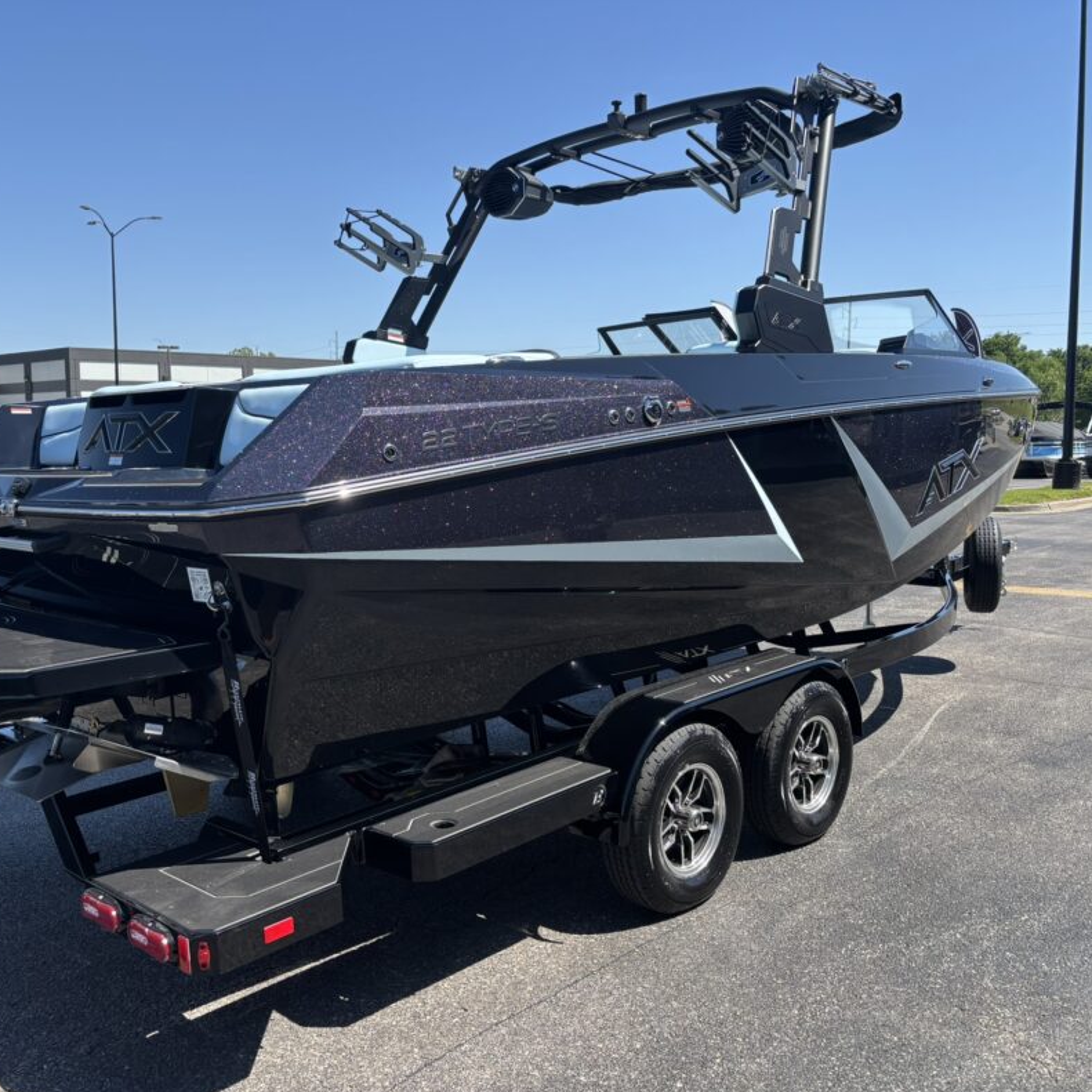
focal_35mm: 31
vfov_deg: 52.5
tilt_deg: -6.1
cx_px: 473
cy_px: 547
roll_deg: +1.1
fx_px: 1106
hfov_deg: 52.4
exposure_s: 1/2105
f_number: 1.6
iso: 50
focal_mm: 5.96
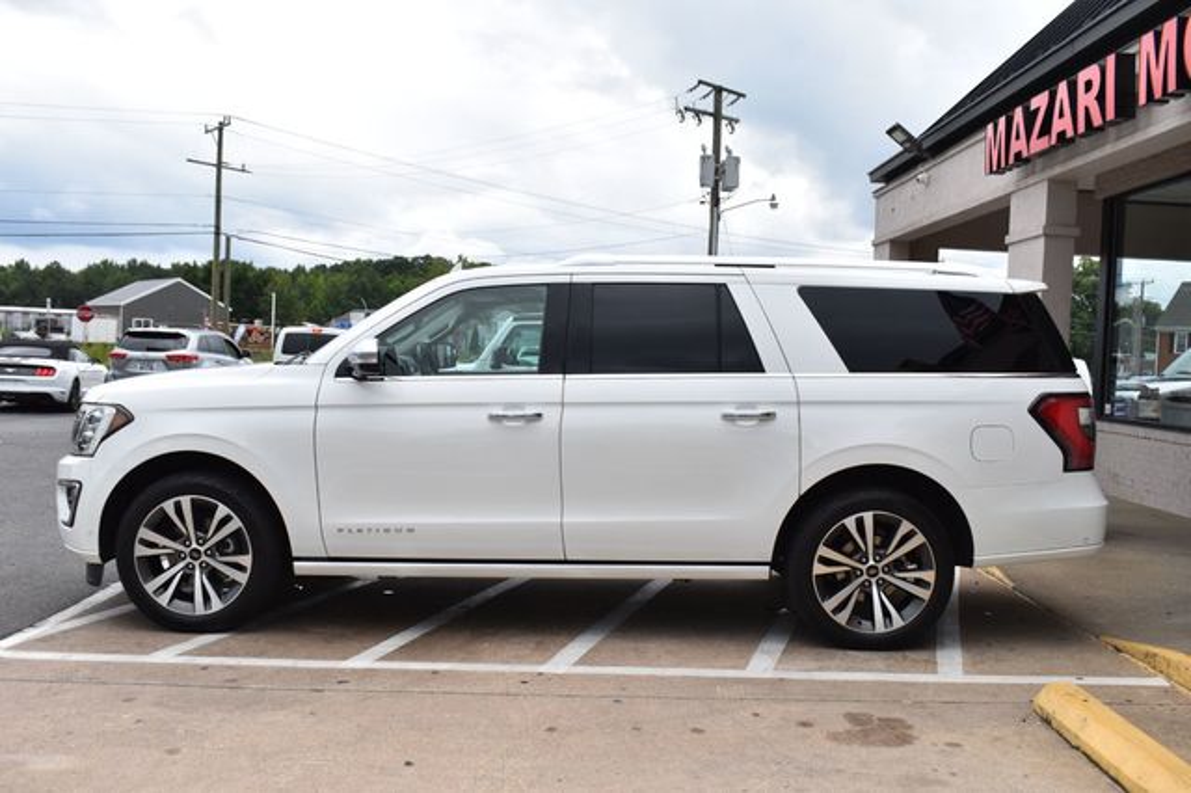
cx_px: 596
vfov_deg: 38.3
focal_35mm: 34
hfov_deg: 55.1
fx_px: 1141
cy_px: 396
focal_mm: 23
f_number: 8
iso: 200
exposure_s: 1/320
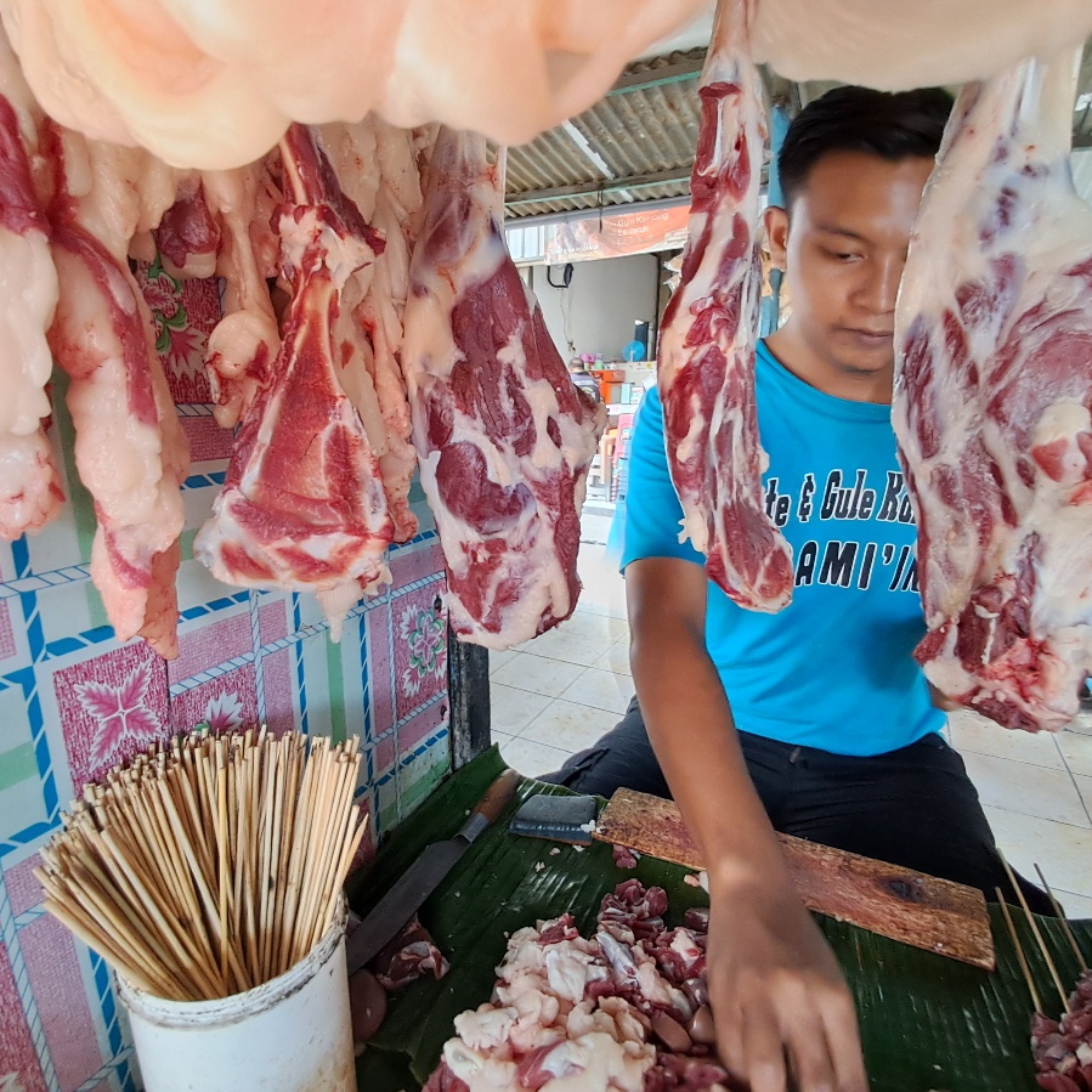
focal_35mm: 19
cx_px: 536
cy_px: 543
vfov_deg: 77.7
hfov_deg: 77.7
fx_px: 678
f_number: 2.2
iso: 250
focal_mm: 1.64
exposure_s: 1/50
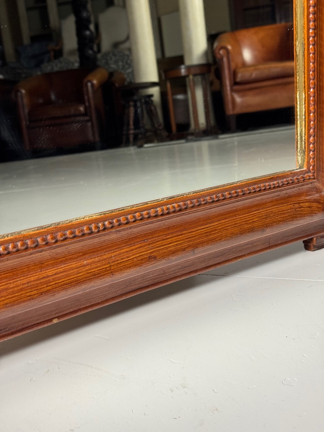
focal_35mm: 48
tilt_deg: -18.2
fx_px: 599
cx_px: 162
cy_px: 216
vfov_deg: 39.7
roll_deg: +0.7
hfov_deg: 30.3
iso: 100
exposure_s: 1/50
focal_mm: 6.76
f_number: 1.78
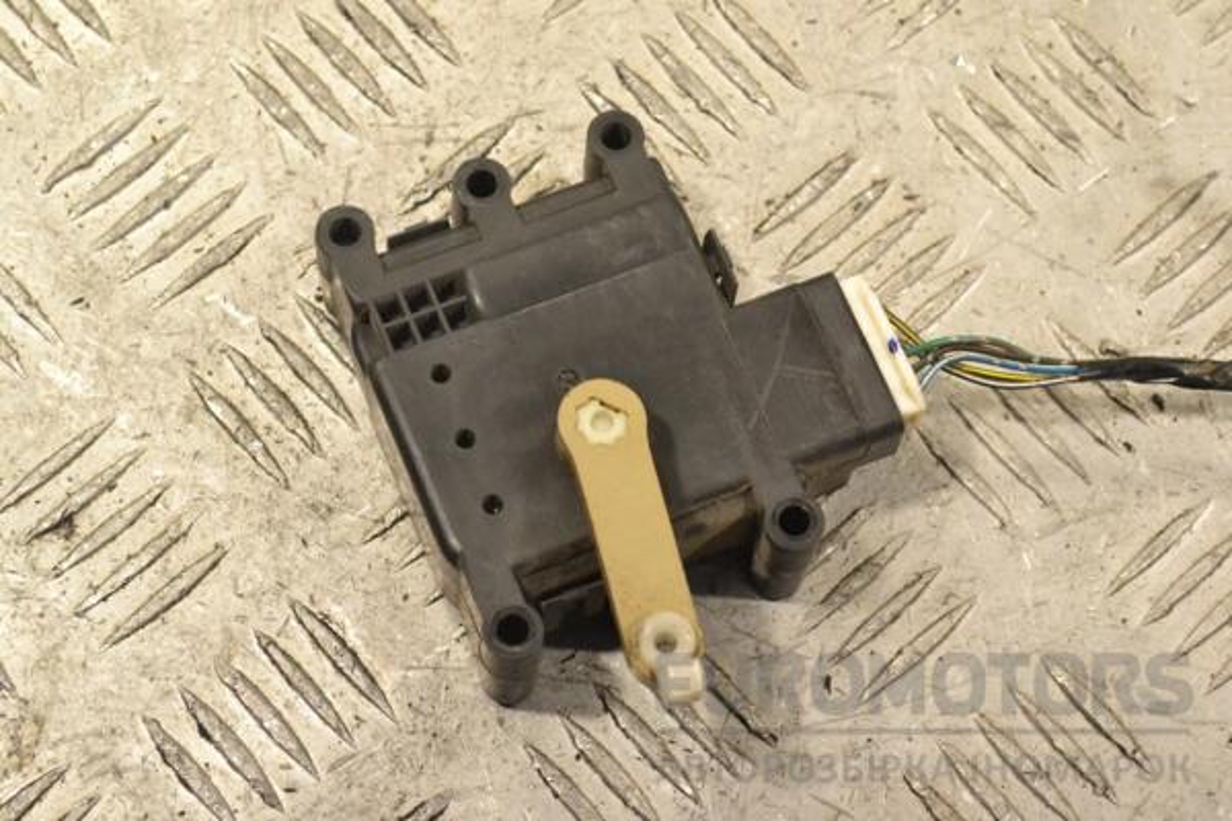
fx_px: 2823
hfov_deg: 24.6
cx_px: 616
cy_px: 410
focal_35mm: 82
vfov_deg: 16.6
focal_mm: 55
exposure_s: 1/320
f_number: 9
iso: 3200
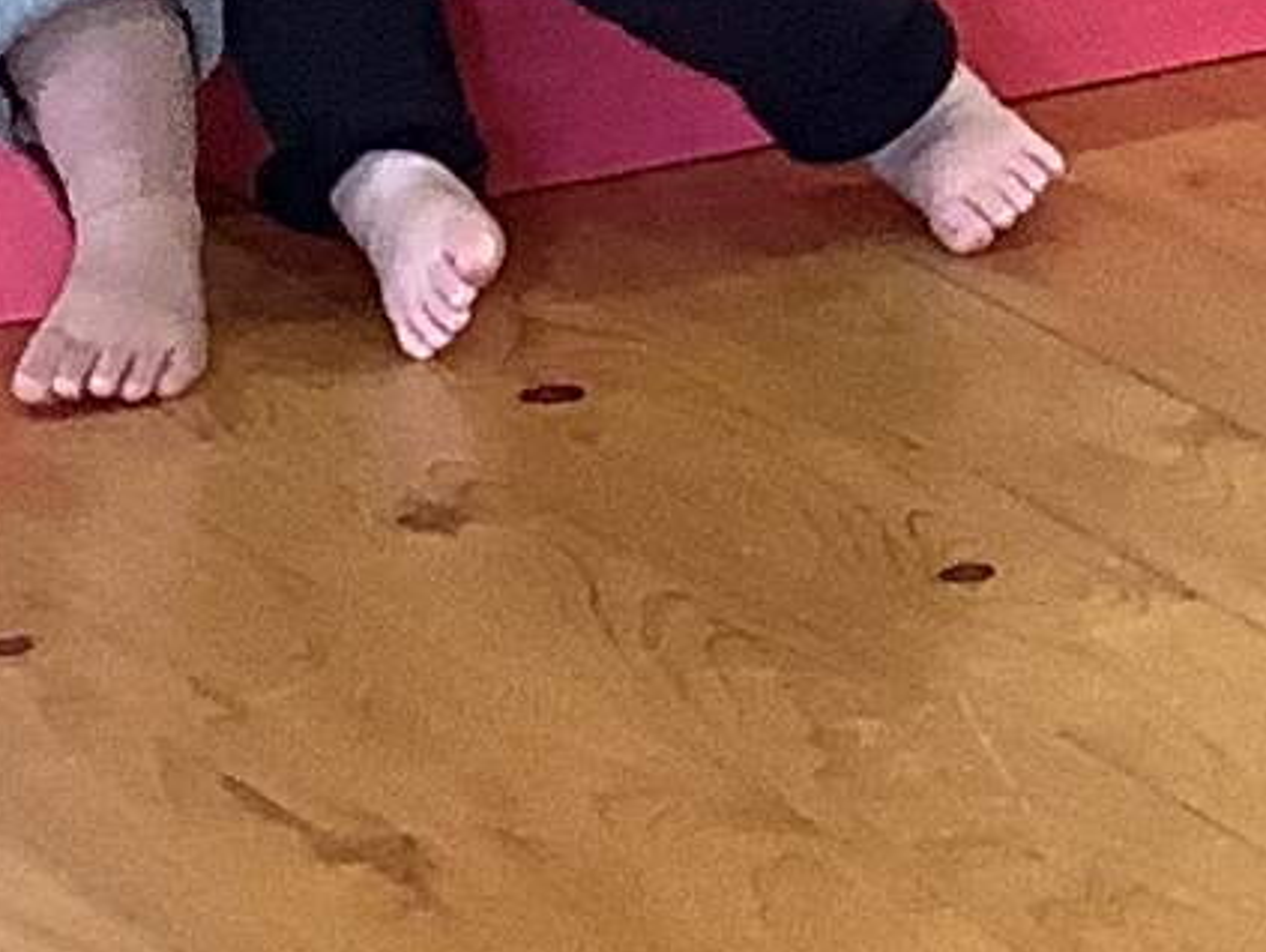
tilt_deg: -9.2
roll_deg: +0.8
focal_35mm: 239
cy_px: -1072
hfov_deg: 8.1
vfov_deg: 6.0
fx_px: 8748
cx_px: 1844
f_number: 2.4
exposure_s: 1/50
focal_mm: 3.3
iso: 125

====================

PROBLEM STATEMENT:
Could you repeat every entry above exactly, with each picture omitted?

SOLUTION TO THIS EXERCISE:
focal_35mm: 31
vfov_deg: 52.5
tilt_deg: -6.1
cx_px: 473
cy_px: 547
roll_deg: +1.1
fx_px: 1106
hfov_deg: 52.4
exposure_s: 1/2105
f_number: 1.6
iso: 50
focal_mm: 5.96
cx_px: 596
vfov_deg: 38.3
focal_35mm: 34
hfov_deg: 55.1
fx_px: 1141
cy_px: 396
focal_mm: 23
f_number: 8
iso: 200
exposure_s: 1/320
focal_35mm: 19
cx_px: 536
cy_px: 543
vfov_deg: 77.7
hfov_deg: 77.7
fx_px: 678
f_number: 2.2
iso: 250
focal_mm: 1.64
exposure_s: 1/50
focal_35mm: 48
tilt_deg: -18.2
fx_px: 599
cx_px: 162
cy_px: 216
vfov_deg: 39.7
roll_deg: +0.7
hfov_deg: 30.3
iso: 100
exposure_s: 1/50
focal_mm: 6.76
f_number: 1.78
fx_px: 2823
hfov_deg: 24.6
cx_px: 616
cy_px: 410
focal_35mm: 82
vfov_deg: 16.6
focal_mm: 55
exposure_s: 1/320
f_number: 9
iso: 3200
tilt_deg: -9.2
roll_deg: +0.8
focal_35mm: 239
cy_px: -1072
hfov_deg: 8.1
vfov_deg: 6.0
fx_px: 8748
cx_px: 1844
f_number: 2.4
exposure_s: 1/50
focal_mm: 3.3
iso: 125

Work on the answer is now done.